**Assignment:** Please reproduce all of the lines below word for word, leaving the pictures out of your answer.

[Dataset excerpts]
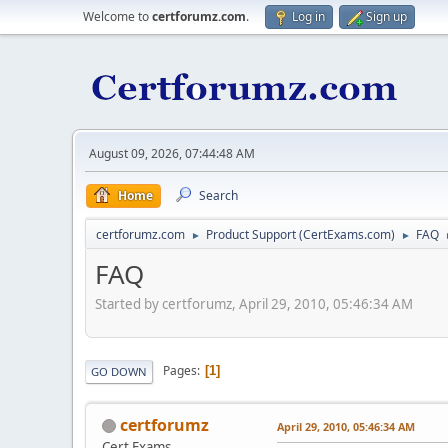
Welcome to
certforumz.com
.
Log in
Sign up
August 09, 2026, 07:44:48 AM
Home
Search
certforumz.com
Product Support (CertExams.com)
FAQ
►
►
FAQ
Started by certforumz, April 29, 2010, 05:46:34 AM
Pages
1
GO DOWN
certforumz
April 29, 2010, 05:46:34 AM
Cert Exams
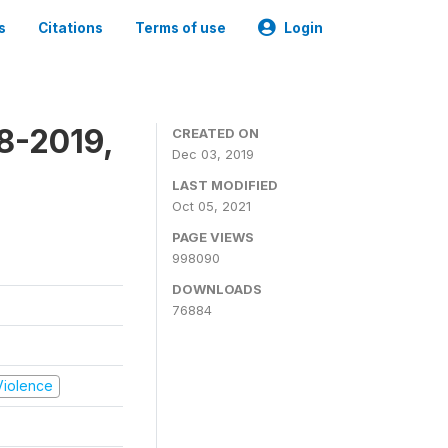
s
Citations
Terms of use
Login
8-2019,
CREATED ON
Dec 03, 2019
LAST MODIFIED
Oct 05, 2021
PAGE VIEWS
998090
DOWNLOADS
76884
 Violence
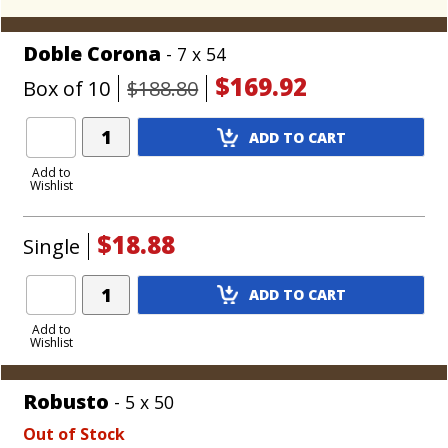
Doble Corona
- 7 x 54
$169.92
Box of 10
$188.80
Add
ADD TO CART
Product
to
Add to
Wishlist
Cart
$18.88
Single
Add
ADD TO CART
Product
to
Add to
Wishlist
Cart
Robusto
- 5 x 50
Out of Stock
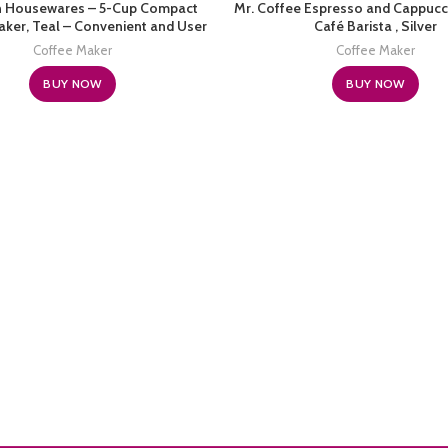
n Housewares – 5-Cup Compact
Mr. Coffee Espresso and Cappucc
ker, Teal – Convenient and User
Café Barista , Silver
dly with Auto Pause and Serve
Coffee Maker
Coffee Maker
Functions
BUY NOW
BUY NOW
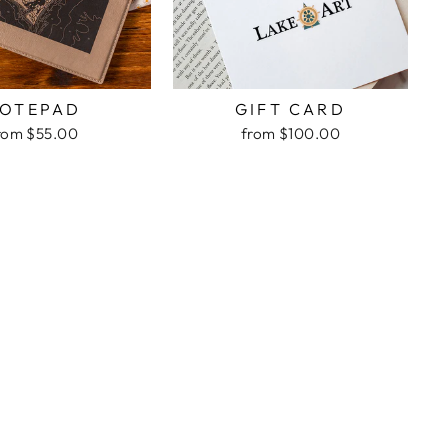
OTEPAD
GIFT CARD
rom $55.00
from $100.00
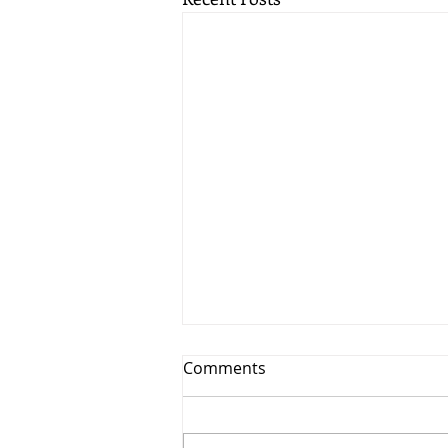
Comments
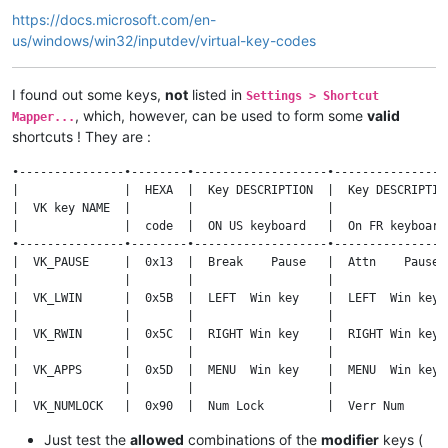
https://docs.microsoft.com/en-
us/windows/win32/inputdev/virtual-key-codes
I found out some keys,
not
listed in
Settings > Shortcut
, which, however, can be used to form some
valid
Mapper...
shortcuts ! They are :
•---------------•--------•-------------------•-----------------
|               |  HEXA  |  Key DESCRIPTION  |  Key DESCRIPTION
|  VK key NAME  |        |                   |                 
|               |  code  |  ON US keyboard   |  On FR keyboard 
•---------------•--------•-------------------•-----------------
|  VK_PAUSE     |  0x13  |  Break    Pause   |  Attn    Pause  
|               |        |                   |                 
|  VK_LWIN      |  0x5B  |  LEFT  Win key    |  LEFT  Win key  
|               |        |                   |                 
|  VK_RWIN      |  0x5C  |  RIGHT Win key    |  RIGHT Win key  
|               |        |                   |                 
|  VK_APPS      |  0x5D  |  MENU  Win key    |  MENU  Win key  
|               |        |                   |                 
|  VK_NUMLOCK   |  0x90  |  Num Lock         |  Verr Num       
|               |        |                   |                 
Just test the
allowed
combinations of the
modifier
keys (
|  VK_SCROLL    |  0x91  |  Scroll Lock      |  Arrêt défil    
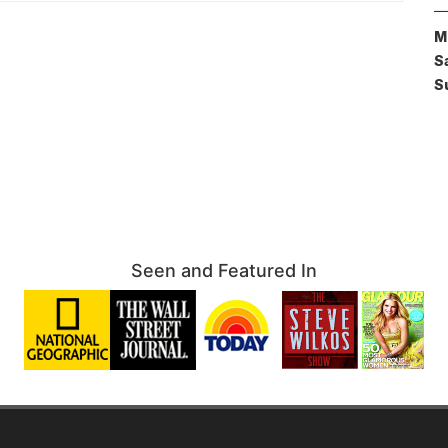
M
S
S
Seen and Featured In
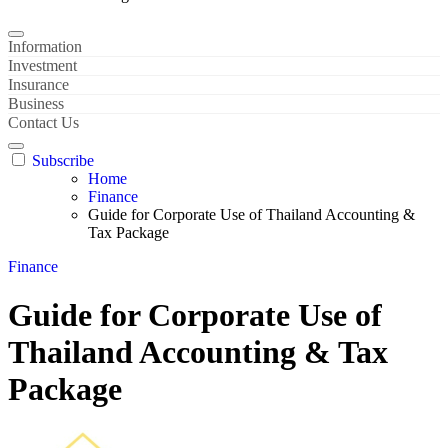
Information
Investment
Insurance
Business
Contact Us
Subscribe
Home
Finance
Guide for Corporate Use of Thailand Accounting &
Tax Package
Finance
Guide for Corporate Use of
Thailand Accounting & Tax
Package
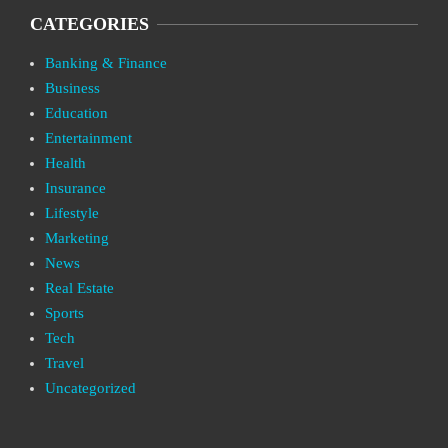
CATEGORIES
Banking & Finance
Business
Education
Entertainment
Health
Insurance
Lifestyle
Marketing
News
Real Estate
Sports
Tech
Travel
Uncategorized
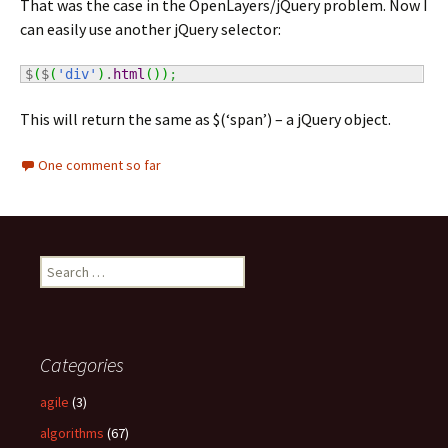
That was the case in the OpenLayers/jQuery problem. Now I
can easily use another jQuery selector:
$
(
$
(
'div'
)
.
html
(
)
)
;
This will return the same as $(‘span’) – a jQuery object.
One comment so far
S
e
a
r
c
Categories
h
f
agile
(3)
o
algorithms
(67)
r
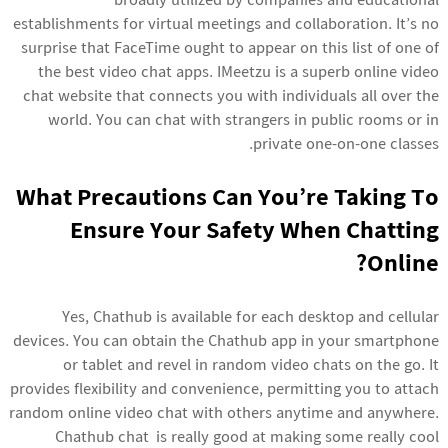
broadly utilized by companies and educational
establishments for virtual meetings and collaboration. It’s no
surprise that FaceTime ought to appear on this list of one of
the best video chat apps. IMeetzu is a superb online video
chat website that connects you with individuals all over the
world. You can chat with strangers in public rooms or in
private one-on-one classes.
What Precautions Can You’re Taking To
Ensure Your Safety When Chatting
Online?
Yes, Chathub is available for each desktop and cellular
devices. You can obtain the Chathub app in your smartphone
or tablet and revel in random video chats on the go. It
provides flexibility and convenience, permitting you to attach
random online video chat
with others anytime and anywhere.
Chathub chat is really good at making some really cool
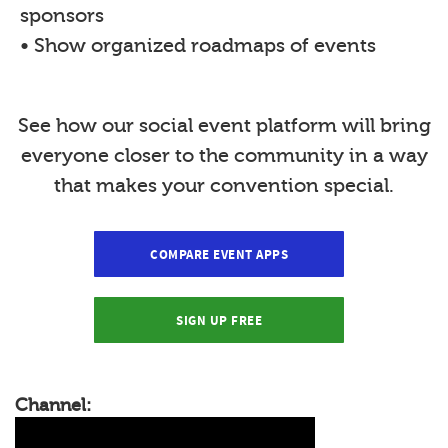
sponsors
• Show organized roadmaps of events
See how our social event platform will bring
everyone closer to the community in a way
that makes your convention special.
COMPARE EVENT APPS
SIGN UP FREE
Channel:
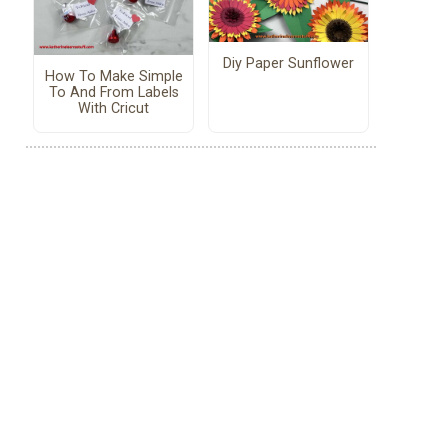
Diy Paper Sunflower
How To Make Simple
To And From Labels
With Cricut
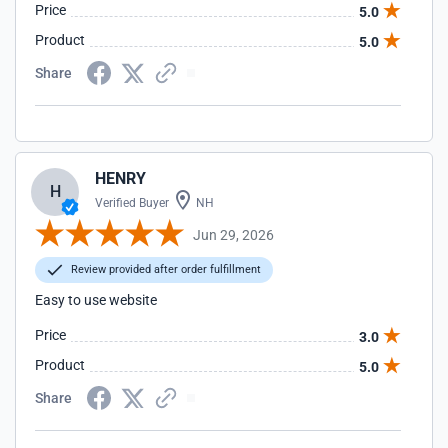
Price
5.0
Product
5.0
Share
HENRY
H
Verified Buyer
NH
Jun 29, 2026
Review provided after order fulfillment
Easy to use website
Price
3.0
Product
5.0
Share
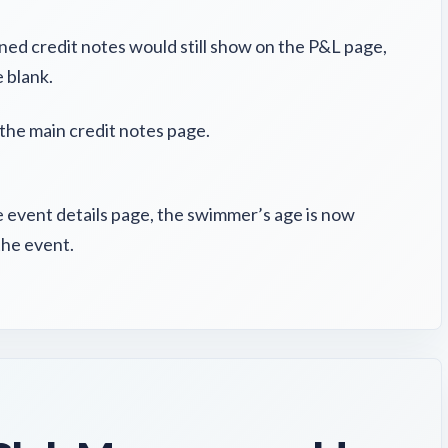
gned credit notes would still show on the P&L page,
 blank.
the main credit notes page.
 event details page, the swimmer’s age is now
the event.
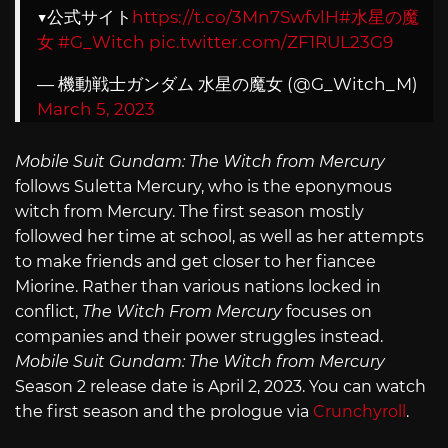
▼公式サイト
https://t.co/3Mn7SwfvlH
#水星の魔
女
#G_Witch
pic.twitter.com/ZF1RUL23G9
— 機動戦士ガンダム 水星の魔女 (@G_Witch_M)
March 5, 2023
Mobile Suit Gundam: The Witch from Mercury
follows Suletta Mercury, who is the eponymous
witch from Mercury. The first season mostly
followed her time at school, as well as her attempts
to make friends and get closer to her fiancee
Miorine. Rather than various nations locked in
conflict,
The Witch From Mercury
focuses on
companies and their power struggles instead.
Mobile Suit Gundam: The Witch from Mercury
Season 2 release date is April 2, 2023. You can watch
the first season and the prologue via
Crunchyroll
.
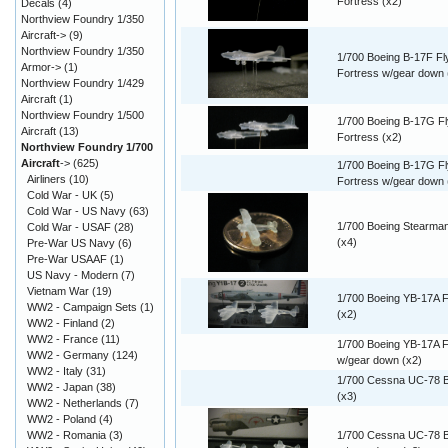
Fortress (x2)
Decals
(4)
Northview Foundry 1/350
Aircraft->
(9)
Northview Foundry 1/350
1/700 Boeing B-17F Fl
Armor->
(1)
Fortress w/gear down 
Northview Foundry 1/429
Aircraft
(1)
Northview Foundry 1/500
1/700 Boeing B-17G Fl
Aircraft
(13)
Fortress (x2)
Northview Foundry 1/700
Aircraft
->
(625)
1/700 Boeing B-17G Fl
Airliners
(10)
Fortress w/gear down 
Cold War - UK
(5)
Cold War - US Navy
(63)
1/700 Boeing Stearma
Cold War - USAF
(28)
(x4)
Pre-War US Navy
(6)
Pre-War USAAF
(1)
US Navy - Modern
(7)
Vietnam War
(19)
1/700 Boeing YB-17A F
WW2 - Campaign Sets
(1)
(x2)
WW2 - Finland
(2)
WW2 - France
(11)
1/700 Boeing YB-17A F
WW2 - Germany
(124)
w/gear down (x2)
WW2 - Italy
(31)
1/700 Cessna UC-78 
WW2 - Japan
(38)
(x3)
WW2 - Netherlands
(7)
WW2 - Poland
(4)
WW2 - Romania
(3)
1/700 Cessna UC-78 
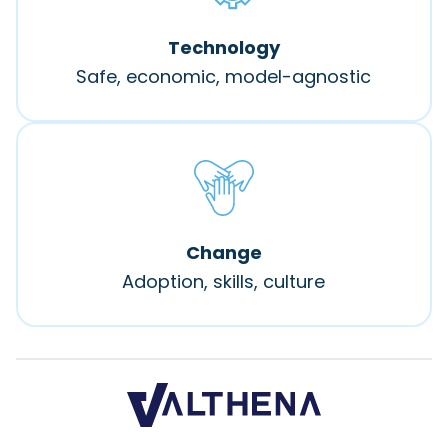
Technology
Safe, economic, model-agnostic
Change
Adoption, skills, culture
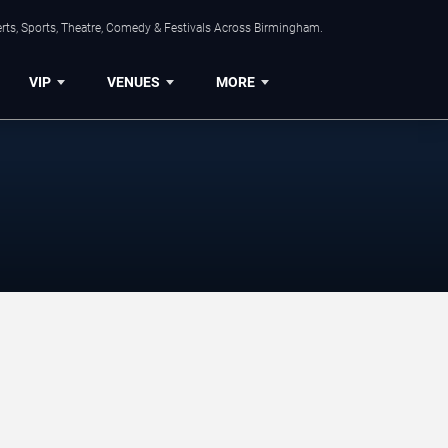
rts, Sports, Theatre, Comedy & Festivals Across Birmingham.
VIP
VENUES
MORE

**Output below:**
Welcome to
certforumz.com
.
Log in
Sign up
August 09, 2026, 07:44:48 AM
Home
Search
certforumz.com
Product Support (CertExams.com)
FAQ
►
►
FAQ
Started by certforumz, April 29, 2010, 05:46:34 AM
Pages
1
GO DOWN
certforumz
April 29, 2010, 05:46:34 AM
Cert Exams
s
Citations
Terms of use
Login
8-2019,
CREATED ON
Dec 03, 2019
LAST MODIFIED
Oct 05, 2021
PAGE VIEWS
998090
DOWNLOADS
76884
 Violence
Doble Corona
- 7 x 54
$169.92
Box of 10
$188.80
Add
ADD TO CART
Product
to
Add to
Wishlist
Cart
$18.88
Single
Add
ADD TO CART
Product
to
Add to
Wishlist
Cart
Robusto
- 5 x 50
Out of Stock
n Housewares – 5-Cup Compact
Mr. Coffee Espresso and Cappucc
ker, Teal – Convenient and User
Café Barista , Silver
dly with Auto Pause and Serve
Coffee Maker
Coffee Maker
Functions
BUY NOW
BUY NOW
OTEPAD
GIFT CARD
rom $55.00
from $100.00
Comments
https://docs.microsoft.com/en-
us/windows/win32/inputdev/virtual-key-codes
I found out some keys,
not
listed in
Settings > Shortcut
, which, however, can be used to form some
valid
Mapper...
shortcuts ! They are :
•---------------•--------•-------------------•-----------------
|               |  HEXA  |  Key DESCRIPTION  |  Key DESCRIPTION
|  VK key NAME  |        |                   |                 
|               |  code  |  ON US keyboard   |  On FR keyboard 
•---------------•--------•-------------------•-----------------
|  VK_PAUSE     |  0x13  |  Break    Pause   |  Attn    Pause  
|               |        |                   |                 
|  VK_LWIN      |  0x5B  |  LEFT  Win key    |  LEFT  Win key  
|               |        |                   |                 
|  VK_RWIN      |  0x5C  |  RIGHT Win key    |  RIGHT Win key  
|               |        |                   |                 
|  VK_APPS      |  0x5D  |  MENU  Win key    |  MENU  Win key  
|               |        |                   |                 
|  VK_NUMLOCK   |  0x90  |  Num Lock         |  Verr Num       
|               |        |                   |                 
Just test the
allowed
combinations of the
modifier
keys (
|  VK_SCROLL    |  0x91  |  Scroll Lock      |  Arrêt défil    
M
S
S
Seen and Featured In
Information
Investment
Insurance
Business
Contact Us
Subscribe
Home
Finance
Guide for Corporate Use of Thailand Accounting &
Tax Package
Finance
Guide for Corporate Use of
Thailand Accounting & Tax
Package
CATEGORIES
Banking & Finance
Business
Education
Entertainment
Health
Insurance
Lifestyle
Marketing
News
Real Estate
Sports
Tech
Travel
Uncategorized
That was the case in the OpenLayers/jQuery problem. Now I
can easily use another jQuery selector:
$
(
$
(
'div'
)
.
html
(
)
)
;
This will return the same as $(‘span’) – a jQuery object.
One comment so far
S
e
a
r
c
Categories
h
f
agile
(3)
o
algorithms
(67)
r
broadly utilized by companies and educational
establishments for virtual meetings and collaboration. It’s no
surprise that FaceTime ought to appear on this list of one of
the best video chat apps. IMeetzu is a superb online video
chat website that connects you with individuals all over the
world. You can chat with strangers in public rooms or in
private one-on-one classes.
What Precautions Can You’re Taking To
Ensure Your Safety When Chatting
Online?
Yes, Chathub is available for each desktop and cellular
devices. You can obtain the Chathub app in your smartphone
or tablet and revel in random video chats on the go. It
provides flexibility and convenience, permitting you to attach
random online video chat
with others anytime and anywhere.
Chathub chat is really good at making some really cool
sponsors
• Show organized roadmaps of events
See how our social event platform will bring
everyone closer to the community in a way
that makes your convention special.
COMPARE EVENT APPS
SIGN UP FREE
Channel:
Diy Paper Sunflower
How To Make Simple
To And From Labels
With Cricut
Price
5.0
Product
5.0
Share
HENRY
H
Verified Buyer
NH
Jun 29, 2026
Review provided after order fulfillment
Easy to use website
Price
3.0
Product
5.0
Share
gned credit notes would still show on the P&L page,
 blank.
the main credit notes page.
 event details page, the swimmer’s age is now
the event.
▼公式サイト
https://t.co/3Mn7SwfvlH
#水星の魔
女
#G_Witch
pic.twitter.com/ZF1RUL23G9
— 機動戦士ガンダム 水星の魔女 (@G_Witch_M)
March 5, 2023
Mobile Suit Gundam: The Witch from Mercury
follows Suletta Mercury, who is the eponymous
witch from Mercury. The first season mostly
followed her time at school, as well as her attempts
to make friends and get closer to her fiancee
Miorine. Rather than various nations locked in
conflict,
The Witch From Mercury
focuses on
companies and their power struggles instead.
Mobile Suit Gundam: The Witch from Mercury
Season 2 release date is April 2, 2023. You can watch
the first season and the prologue via
Crunchyroll
.
Fortress (x2)
Decals
(4)
Northview Foundry 1/350
Aircraft->
(9)
Northview Foundry 1/350
1/700 Boeing B-17F Fl
Armor->
(1)
Fortress w/gear down 
Northview Foundry 1/429
Aircraft
(1)
Northview Foundry 1/500
1/700 Boeing B-17G Fl
Aircraft
(13)
Fortress (x2)
Northview Foundry 1/700
Aircraft
->
(625)
1/700 Boeing B-17G Fl
Airliners
(10)
Fortress w/gear down 
Cold War - UK
(5)
Cold War - US Navy
(63)
1/700 Boeing Stearma
Cold War - USAF
(28)
(x4)
Pre-War US Navy
(6)
Pre-War USAAF
(1)
US Navy - Modern
(7)
Vietnam War
(19)
1/700 Boeing YB-17A F
WW2 - Campaign Sets
(1)
(x2)
WW2 - Finland
(2)
WW2 - France
(11)
1/700 Boeing YB-17A F
WW2 - Germany
(124)
w/gear down (x2)
WW2 - Italy
(31)
1/700 Cessna UC-78 
WW2 - Japan
(38)
(x3)
WW2 - Netherlands
(7)
WW2 - Poland
(4)
WW2 - Romania
(3)
1/700 Cessna UC-78 
Technology
Safe, economic, model-agnostic
Change
Adoption, skills, culture
rts, Sports, Theatre, Comedy & Festivals Across Birmingham.
VIP
VENUES
MORE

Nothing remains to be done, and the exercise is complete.